Une loi toujours inapplicable

Le Vlaams Blok a dépensé en l'an 2000, plus de 50 millions de francs belges à des fins de propagande hors compagne électorale.
Cette somme est environ quatre fois plus importante que celle dépensée en moyenne par les partis politiques démocratiques en dehors des périodes électorales. Elle explique sans doute en partie l'omniprésence des tracts du Vlaams Blok dans les boîtes aux lettres de Bruxelles et de Flandre. Elle permet surtout de réaliser que l'activité politique exige des ressources financières importantes.
Si le Vlaams Blok est aujourd'hui la troisième force politique de Flandre, c'est sans doute parce qu'il a réussi à se structurer en parti moderne, en fédérant un grand nombre de courants épars au sein d'une organisation cohérente et efficace. La vie de cette organisation, le traitement de ses cadres, la communication avec ses militants et avec l'extérieur nécessitent beaucoup d'argent.
Au même titre que les autres partis politiques représentés au Parlement, cet argent est pour la plus grande partie, de l'argent public.

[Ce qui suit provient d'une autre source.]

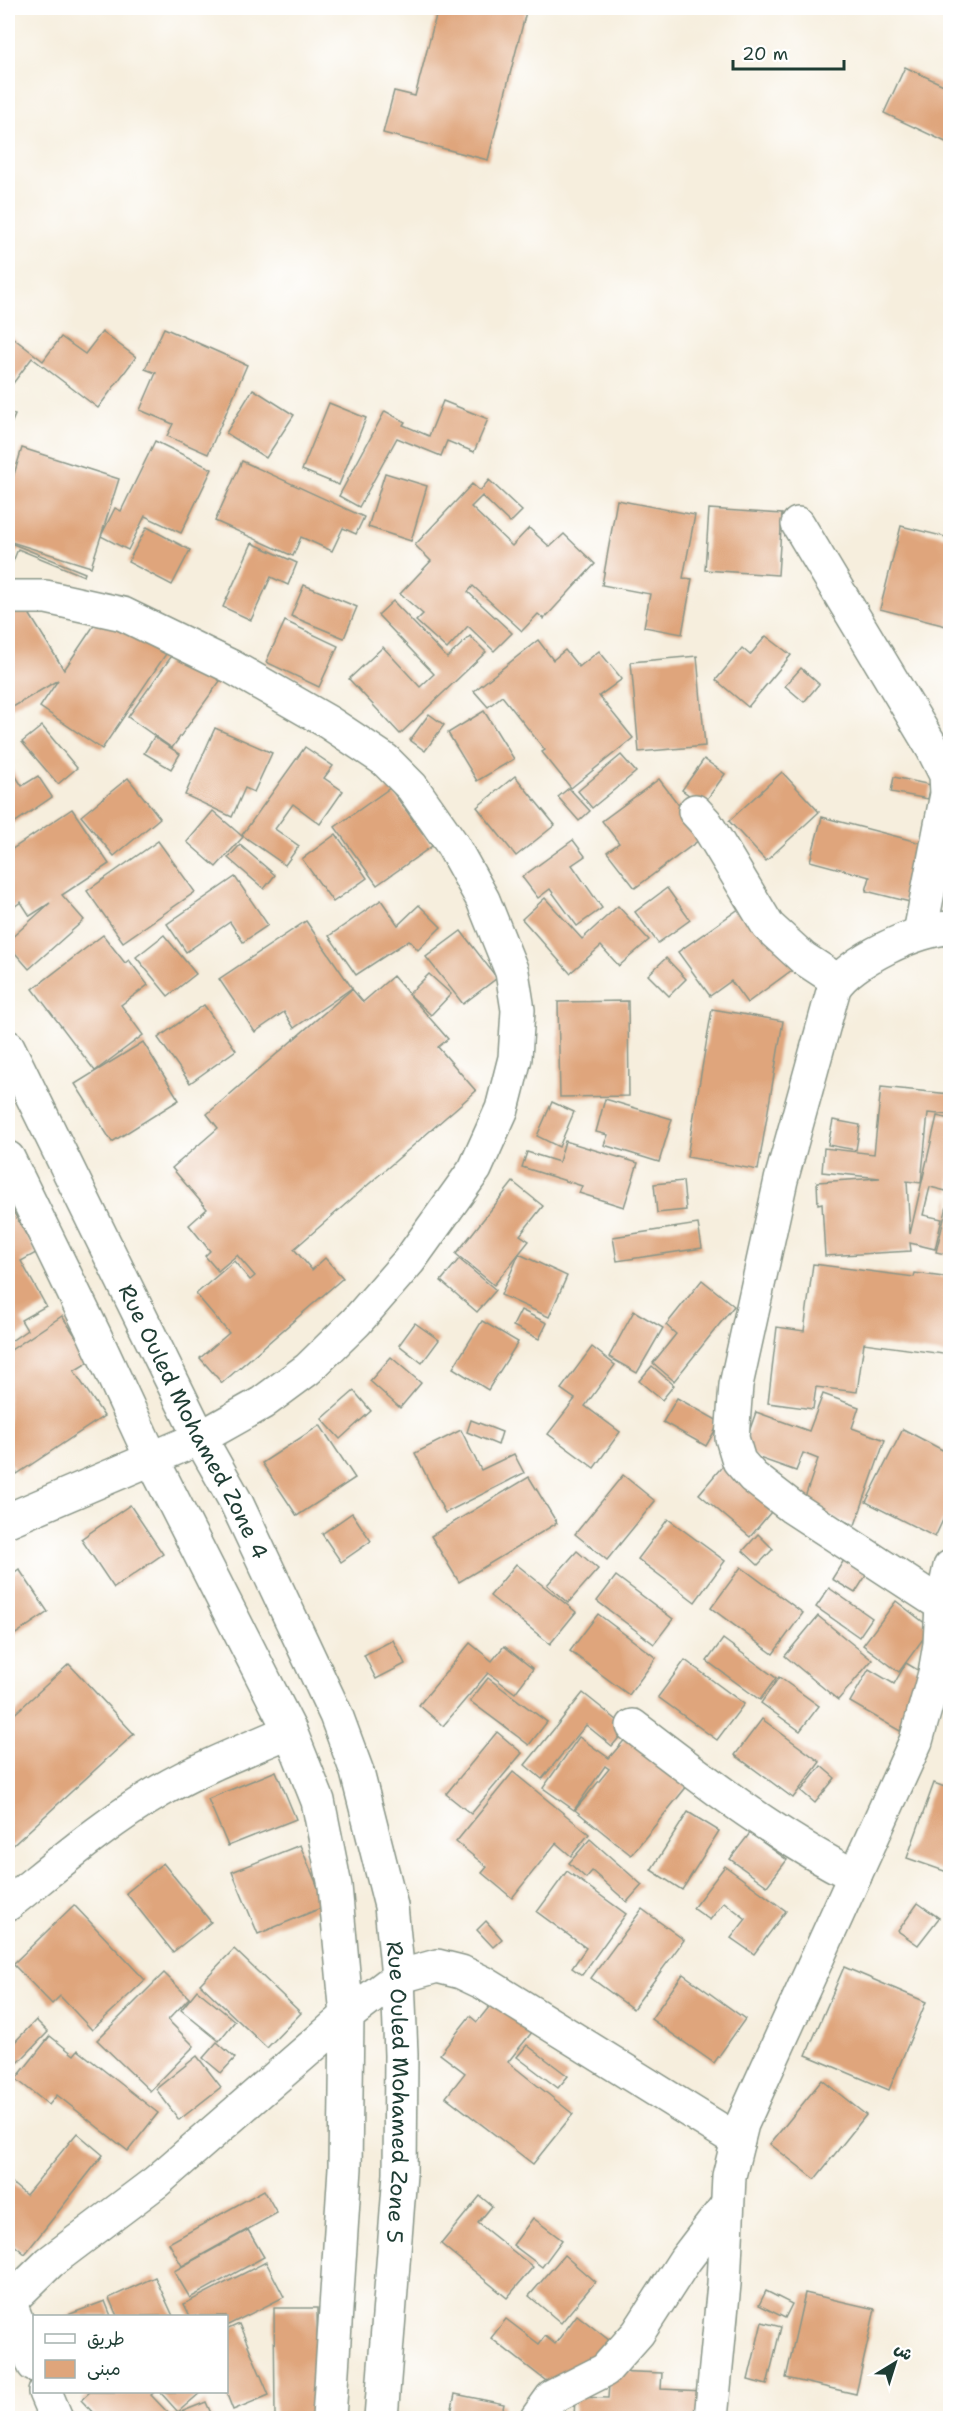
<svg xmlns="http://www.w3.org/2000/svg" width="958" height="2426" viewBox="0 0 958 2426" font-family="'Shantell Sans','Playpen Sans Arabic',sans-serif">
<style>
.building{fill:#dfa57b}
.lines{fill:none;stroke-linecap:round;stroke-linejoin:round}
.minor-casing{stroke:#8a9688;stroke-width:36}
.minor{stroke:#fff;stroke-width:33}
.labels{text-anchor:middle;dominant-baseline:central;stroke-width:5;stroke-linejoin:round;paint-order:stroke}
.street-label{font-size:22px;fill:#1f3d34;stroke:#fff}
</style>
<rect width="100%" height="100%" fill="#fff"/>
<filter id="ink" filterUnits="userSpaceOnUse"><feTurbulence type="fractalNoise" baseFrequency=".0167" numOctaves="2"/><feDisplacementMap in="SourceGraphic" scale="12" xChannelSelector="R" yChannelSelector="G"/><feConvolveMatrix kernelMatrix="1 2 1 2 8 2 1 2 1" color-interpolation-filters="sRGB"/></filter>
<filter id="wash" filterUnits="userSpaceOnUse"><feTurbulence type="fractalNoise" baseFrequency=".008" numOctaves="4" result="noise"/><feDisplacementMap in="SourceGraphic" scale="24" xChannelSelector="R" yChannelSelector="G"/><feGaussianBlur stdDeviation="1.35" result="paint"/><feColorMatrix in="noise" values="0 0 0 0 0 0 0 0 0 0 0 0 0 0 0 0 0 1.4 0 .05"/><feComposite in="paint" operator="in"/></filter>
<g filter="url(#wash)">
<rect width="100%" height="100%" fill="#f6eedd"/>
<g id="blocks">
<g class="building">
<polygon points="438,8 527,8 488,160 383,133 394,91 415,96"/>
<polygon points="905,67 950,88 950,144 884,113"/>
<polygon points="164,328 247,365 208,454 167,436 173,424 140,410 156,373 145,369"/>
<polygon points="102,332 136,357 98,408 32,358 8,390 8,334 43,361 61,337 85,354"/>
<polygon points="253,389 294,415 266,458 226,433"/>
<polygon points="443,401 488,419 474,452 447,441 441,456 397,438 359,507 339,496 385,411 405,422 403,425 429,436"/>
<polygon points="329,403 366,418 339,485 302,470"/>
<polygon points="8,411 15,415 8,431"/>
<polygon points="155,441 212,469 181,533 145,516 128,550 101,536 91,567 8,541 8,494 22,448 119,479 101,536 115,508 121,511"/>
<polygon points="242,461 364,517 356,534 343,528 332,551 301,537 293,556 215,521"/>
<polygon points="385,473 427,486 411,541 368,527"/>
<polygon points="489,480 522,511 510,523 482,496 471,507 512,546 529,528 550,547 564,534 595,564 544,619 538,614 522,631 473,586 468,592 512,633 494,651 468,626 447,649 416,621 423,614 400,594 431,561 415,545 472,484 480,491"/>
<polygon points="617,500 695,515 683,578 692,579 682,634 644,627 650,594 602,585"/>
<polygon points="709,509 782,514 778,575 705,570"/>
<polygon points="901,526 950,538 950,627 880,609"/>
<polygon points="147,527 190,550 172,585 128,562"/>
<polygon points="8,542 85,573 84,576 18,549 8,574"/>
<polygon points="252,543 297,563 288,585 271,577 251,620 223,607"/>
<polygon points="304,585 357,607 344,638 291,616"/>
<polygon points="19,597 64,670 105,609 168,651 102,749 40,707 58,680 8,710 8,605"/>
<polygon points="393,601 447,658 470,636 486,652 400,734 349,679 383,647 420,687 434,674 378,615"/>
<polygon points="285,621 338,646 319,687 266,662"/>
<polygon points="766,636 791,655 748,707 716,680 742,648 750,655"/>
<polygon points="538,640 553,660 565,650 579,667 599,651 622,679 599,696 633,738 571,788 542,752 545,750 502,696 488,707 474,691"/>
<polygon points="176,650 220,681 172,748 128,717"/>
<polygon points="697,656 705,746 639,752 631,662"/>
<polygon points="801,668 819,684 804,702 785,686"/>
<polygon points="484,711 514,759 477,781 448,733"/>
<polygon points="429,714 444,725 425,751 410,740"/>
<polygon points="42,726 77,768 58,784 22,742"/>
<polygon points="215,728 272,753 254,792 245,788 232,817 185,795"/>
<polygon points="154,737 180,754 171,769 144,753"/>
<polygon points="305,747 333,766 324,778 343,791 320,824 293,804 275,829 299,846 285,865 242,835"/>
<polygon points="621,755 636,772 592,808 578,791"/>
<polygon points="704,759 725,774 703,805 682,790"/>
<polygon points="8,764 22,786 38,776 52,797 8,827"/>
<polygon points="782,772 819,812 766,861 729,821"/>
<polygon points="515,776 555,825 516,856 477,807"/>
<polygon points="894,777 931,785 928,799 891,792"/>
<polygon points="128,778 160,818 114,856 81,816"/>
<polygon points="659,779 703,837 635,888 607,852 619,843 602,821"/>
<polygon points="390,788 432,846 377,885 335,827"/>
<polygon points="569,788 590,811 579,821 558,797"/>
<polygon points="72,809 109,864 62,895 84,920 29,969 8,945 8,941 50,903 30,916 21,902 8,911 8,852"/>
<polygon points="213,811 243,837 216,867 187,842"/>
<polygon points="822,817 933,846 918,904 866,891 870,877 810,861"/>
<polygon points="336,834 367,878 333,902 302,859"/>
<polygon points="573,840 585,856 572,865 602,908 577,926 550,889 538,898 522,877"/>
<polygon points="158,841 195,892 123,942 87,891"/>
<polygon points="240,845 275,875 264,889 228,858"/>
<polygon points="235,877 268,925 243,942 230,922 186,952 167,924"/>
<polygon points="667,888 690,920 658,943 635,912"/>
<polygon points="760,894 807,959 747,1003 731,981 710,996 678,952"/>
<polygon points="545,898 582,939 618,906 649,940 619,966 601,946 570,973 522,919"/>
<polygon points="381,900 398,925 419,905 441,927 418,950 409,940 356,975 329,936"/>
<polygon points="306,921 352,988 294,1028 284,1012 255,1032 219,979"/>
<polygon points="461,931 497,978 463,1004 426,957"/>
<polygon points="103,935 125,963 129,960 148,985 121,1005 143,1035 95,1071 33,989"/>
<polygon points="164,935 196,974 168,996 136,957"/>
<polygon points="666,958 686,979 669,996 648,975"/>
<polygon points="429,974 451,994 431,1015 409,994"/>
<polygon points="393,976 448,1039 438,1047 476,1091 294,1249 312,1270 325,1258 343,1278 222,1383 200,1358 229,1333 196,1294 234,1261 250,1280 255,1276 237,1255 218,1271 205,1256 210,1251 189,1225 207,1209 172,1168 218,1128 207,1114 352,989 363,1002"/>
<polygon points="628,1001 629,1096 560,1097 558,1002"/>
<polygon points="204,1005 236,1050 190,1083 158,1038"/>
<polygon points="712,1009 783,1021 758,1170 687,1157"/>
<polygon points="143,1042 179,1100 112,1142 75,1084"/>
<polygon points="881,1087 950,1094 950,1115 928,1113 921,1183 907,1181 910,1234 937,1116 950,1119 950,1192 930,1187 923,1215 942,1219 935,1249 910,1243 911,1251 825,1256 822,1203 818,1204 817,1182 880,1178 822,1172 824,1148 874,1154"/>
<polygon points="605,1099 672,1119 659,1162 604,1145 608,1135 596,1132"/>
<polygon points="552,1102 574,1112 559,1147 537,1136"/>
<polygon points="833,1120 860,1125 856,1150 828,1145"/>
<polygon points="565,1141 638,1163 624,1207 579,1193 582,1186 522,1167 527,1152 559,1162"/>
<polygon points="683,1181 686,1210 657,1213 654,1184"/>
<polygon points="513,1182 543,1206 520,1235 529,1241 494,1285 456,1254"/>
<polygon points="950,1194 950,1255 936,1252"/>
<polygon points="8,1202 36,1253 21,1261 46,1306 21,1320 27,1330 8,1343"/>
<polygon points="698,1224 702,1248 617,1261 613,1237"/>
<polygon points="519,1254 567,1276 549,1317 501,1295"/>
<polygon points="459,1259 496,1290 477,1312 441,1281"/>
<polygon points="813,1264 914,1277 915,1273 950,1278 950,1355 864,1343 857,1392 816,1387 813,1409 768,1403 777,1327 804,1331"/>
<polygon points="702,1280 734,1306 674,1381 653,1363 676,1334 666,1325"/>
<polygon points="521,1310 547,1323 539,1339 513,1326"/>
<polygon points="634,1311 663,1328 637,1373 609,1357"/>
<polygon points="62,1316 92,1360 74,1371 104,1416 17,1474 8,1460 8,1352"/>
<polygon points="482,1321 518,1342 488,1390 453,1368"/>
<polygon points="415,1323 439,1340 422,1363 399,1345"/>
<polygon points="592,1347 615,1365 585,1406 620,1432 594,1468 548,1434 575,1399 561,1389"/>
<polygon points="391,1357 421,1383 400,1408 370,1381"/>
<polygon points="652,1366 674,1385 662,1400 639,1381"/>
<polygon points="354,1391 371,1411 340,1439 322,1419"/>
<polygon points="823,1394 859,1407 852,1428 885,1440 855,1525 802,1506 818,1459 803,1453 796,1471 742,1452 756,1412 809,1431"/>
<polygon points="677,1398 720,1422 706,1446 663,1422"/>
<polygon points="471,1420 502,1432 498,1445 467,1432"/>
<polygon points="320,1425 355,1478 297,1516 262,1463"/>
<polygon points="903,1429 950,1454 950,1505 935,1537 866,1502"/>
<polygon points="461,1430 481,1470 514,1454 524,1473 445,1513 415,1453"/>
<polygon points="725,1463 776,1506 750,1537 699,1494"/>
<polygon points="623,1475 655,1501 607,1560 575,1534"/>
<polygon points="529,1477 557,1523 459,1582 431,1536"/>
<polygon points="130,1505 163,1554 114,1588 81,1539"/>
<polygon points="352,1513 371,1541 341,1562 322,1534"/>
<polygon points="668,1519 725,1561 695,1602 638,1559"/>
<polygon points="758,1534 773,1549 758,1565 743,1551"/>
<polygon points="577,1551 598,1569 568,1603 547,1585"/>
<polygon points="844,1560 867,1574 855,1593 832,1579"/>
<polygon points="516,1564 576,1612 550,1644 490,1596"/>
<polygon points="741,1567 803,1613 773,1654 711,1608"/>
<polygon points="19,1569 48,1612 8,1639 8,1577"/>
<polygon points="616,1576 673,1619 654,1644 597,1601"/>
<polygon points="829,1588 872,1618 859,1637 816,1607"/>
<polygon points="896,1601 931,1628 899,1672 863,1645"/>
<polygon points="598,1614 656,1658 629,1695 570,1651"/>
<polygon points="818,1616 872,1660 838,1700 785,1656"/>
<polygon points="723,1639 776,1678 760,1700 707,1661"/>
<polygon points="393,1640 405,1664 376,1679 364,1655"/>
<polygon points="470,1643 492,1661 504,1646 533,1669 515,1693 488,1673 443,1726 419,1705"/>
<polygon points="685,1660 744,1704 717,1740 658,1697"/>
<polygon points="906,1663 931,1678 900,1731 850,1702 869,1669 894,1684"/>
<polygon points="69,1664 134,1734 8,1850 8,1720"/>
<polygon points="779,1677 819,1706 800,1731 761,1703"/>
<polygon points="488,1678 547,1722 529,1745 470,1701"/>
<polygon points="583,1693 627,1728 612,1746 586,1725 542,1779 525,1765"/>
<polygon points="762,1719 820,1762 793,1798 735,1755"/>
<polygon points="497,1732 522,1753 471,1814 446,1794"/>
<polygon points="628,1736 688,1785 631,1855 575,1810 609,1769 605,1766 574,1810 543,1788 579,1737 609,1758"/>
<polygon points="821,1766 835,1778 815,1803 801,1791"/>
<polygon points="276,1771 296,1819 228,1846 208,1799"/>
<polygon points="513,1772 589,1834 571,1856 556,1843 512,1898 482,1873 487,1867 456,1842"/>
<polygon points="934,1783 950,1789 950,1873 907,1858"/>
<polygon points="688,1812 719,1831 682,1890 651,1870"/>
<polygon points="750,1833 787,1860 767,1886 730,1859"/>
<polygon points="590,1839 642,1885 627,1902 592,1871 586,1878 569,1863"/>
<polygon points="300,1845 326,1906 258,1934 232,1872"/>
<polygon points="163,1863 211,1922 173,1952 126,1893"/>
<polygon points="725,1866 786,1911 754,1954 731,1938 746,1919 724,1902 710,1920 693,1908"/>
<polygon points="567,1871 626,1914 582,1975 572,1968 586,1948 537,1912"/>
<polygon points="918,1903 939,1918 918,1945 898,1931"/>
<polygon points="74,1905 145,1980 92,2030 60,1996 52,2004 13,1964"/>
<polygon points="642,1909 684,1940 633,2009 591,1978"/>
<polygon points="486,1921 502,1939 493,1947 477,1930"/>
<polygon points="234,1949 301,2013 267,2048 200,1984"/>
<polygon points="844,1967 926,2002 889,2090 806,2055"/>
<polygon points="164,1973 189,1998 168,2020 194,2046 150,2091 97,2040"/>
<polygon points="683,1974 745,2019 714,2063 651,2019"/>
<polygon points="197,1990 235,2021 219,2041 181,2010"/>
<polygon points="502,1991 541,2021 508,2062 573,2114 533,2164 446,2097 465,2073 440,2054 470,2016 477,2022"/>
<polygon points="36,2020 48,2032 17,2064 8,2055 8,2049"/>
<polygon points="50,2036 74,2055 78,2050 158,2113 128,2151 57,2095 49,2105 16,2079"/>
<polygon points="217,2042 235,2058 221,2073 203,2058"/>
<polygon points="527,2045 568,2076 558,2088 517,2057"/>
<polygon points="197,2056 221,2087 179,2120 156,2089"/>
<polygon points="822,2080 866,2115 815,2179 770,2144"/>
<polygon points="77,2133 103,2155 25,2254 8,2240 8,2180 26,2195"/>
<polygon points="264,2190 277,2213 182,2266 169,2243"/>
<polygon points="480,2196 492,2206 478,2223 533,2267 507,2298 441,2244"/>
<polygon points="533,2218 562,2240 542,2267 513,2245"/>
<polygon points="248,2230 264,2257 190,2298 174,2271"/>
<polygon points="564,2255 595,2282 561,2323 529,2296"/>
<polygon points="266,2262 284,2297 226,2326 226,2316 190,2316 184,2304"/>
<polygon points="155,2277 173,2316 117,2316 109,2298"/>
<polygon points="766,2291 792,2304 785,2318 759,2305"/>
<polygon points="805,2293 875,2309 856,2394 786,2378"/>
<polygon points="105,2301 111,2316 65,2316"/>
<polygon points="274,2308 317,2308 318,2418 275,2418"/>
<polygon points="577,2315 615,2345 572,2401 491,2338 506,2319 539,2344 545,2336 555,2344"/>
<polygon points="762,2322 781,2327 767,2385 748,2380"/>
<polygon points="239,2324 269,2395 233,2410 226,2392 226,2330"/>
<polygon points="610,2371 662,2373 661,2389 704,2391 703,2418 574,2418 575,2397 608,2398"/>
<polygon points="90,2392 154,2392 151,2395 171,2416 206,2402 213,2418 98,2418 81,2400"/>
<polygon points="160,2392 201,2392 178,2412"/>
<polygon points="455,2394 504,2404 501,2418 450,2418"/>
</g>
</g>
</g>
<g filter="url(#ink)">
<use href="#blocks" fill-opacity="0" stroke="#8a9688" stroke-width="1.5"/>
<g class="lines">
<g class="minor-casing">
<g id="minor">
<polyline points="798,524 933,749 946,775 947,794 920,933"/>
<polyline points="8,597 46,597 123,614 232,667 328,722 385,760 412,787 452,844 483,900 512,972 518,1010 515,1058 502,1109 475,1169 409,1261 356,1322 308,1369 262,1403 200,1438 8,1520"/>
<polyline points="695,811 706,823 768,926 803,958 838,981"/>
<path id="s1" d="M 8,1047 L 200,1438 L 236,1502 L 336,1715 L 357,1772 L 391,1906 L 398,1977 L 401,2055 L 400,2174 L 381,2418"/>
<polyline points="8,1158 94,1334 152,1459 290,1731 318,1801 335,1886 347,2016 345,2168 329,2418"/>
<path d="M 942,1605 L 792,1507 L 753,1477 L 739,1461 L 732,1438 L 736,1385 L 781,1180 L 834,988 C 849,961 920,928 950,928"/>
<path d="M 633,1726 C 705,1781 774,1835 855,1876"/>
<path d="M 8,1904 C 57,1865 105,1823 160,1791 C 201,1767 246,1750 290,1731"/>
<polyline points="9,2301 34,2365"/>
<polyline points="8,2303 50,2262 156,2182 347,2016 398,1977 437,1966 461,1972 484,1983 738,2141"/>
<polyline points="45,2392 56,2418"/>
<polyline points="537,2418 552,2397 605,2370 638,2333 685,2260 727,2205"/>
<polyline points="711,2418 724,2284 729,2176 742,2124 916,1741 935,1673 940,1644 942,1605 950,1567"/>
</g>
</g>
<use href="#minor" class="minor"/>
</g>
</g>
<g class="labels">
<g class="street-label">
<text stroke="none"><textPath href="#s1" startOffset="418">Rue Ouled Mohamed Zone 4</textPath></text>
<text stroke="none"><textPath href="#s1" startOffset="1130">Rue Ouled Mohamed Zone 5</textPath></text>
</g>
</g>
<rect width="958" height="2426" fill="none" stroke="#fff" stroke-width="30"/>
<rect x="33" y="2315" width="195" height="78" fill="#ffffff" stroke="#a5b1ae" stroke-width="1.5"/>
<rect x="45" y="2334" width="30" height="9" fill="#ffffff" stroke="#a5b1ae" stroke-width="1.5"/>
<text x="87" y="2345" font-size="18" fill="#1f3d34">طريق</text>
<rect x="45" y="2360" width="30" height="18" fill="#dfa57b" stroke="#a5b1ae" stroke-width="1.5"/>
<text x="87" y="2375" font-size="18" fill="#1f3d34">مبنى</text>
<g transform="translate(895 2363) rotate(38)" stroke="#ffffff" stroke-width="4.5" paint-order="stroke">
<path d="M0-4.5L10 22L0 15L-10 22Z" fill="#1f3d34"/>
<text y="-9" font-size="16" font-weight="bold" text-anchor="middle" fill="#1f3d34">ش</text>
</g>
<path d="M733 60v9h111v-9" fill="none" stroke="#1f3d34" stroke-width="3"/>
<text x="742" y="60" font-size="18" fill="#1f3d34" stroke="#ffffff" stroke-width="4.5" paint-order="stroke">20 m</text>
</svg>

Le financement des partis politiques en Belgique
La loi du 4 juillet 1989 a instauré en Belgique un système de financement public des partis politiques.

A l'instar d'autres pays européens, l'absence de réglementation en matière de financement avait généré des scandales politico-financiers issus de confusions d'intérêts dans la gestion des affaires publiques, principalement dans le cadre de la passation des marchés publics. Afin de lutter contre cette dérive, le législateur est intervenu et a conféré un statut juridique aux partis politiques qui étaient jusqu'alors de simples organisations de fait.

Depuis 1989, les partis politiques ne peuvent plus recevoir de dons financiers de la part de personnes morales. Les personnes physiques sont encore autorisée à leur faire des dons pour un montant annuel ne dépassant pas 500 Euros  (20.000 BEF) et leur identité doit être renseignée lorsque ce don dépasse 125 Euros (5.000 BEF). Cette loi oblige également les partis politiques à constituer des associations sans but lucratif qui sont assujetties à une série de règles comptables strictes et chargées d'administrer les ressources financières du parti.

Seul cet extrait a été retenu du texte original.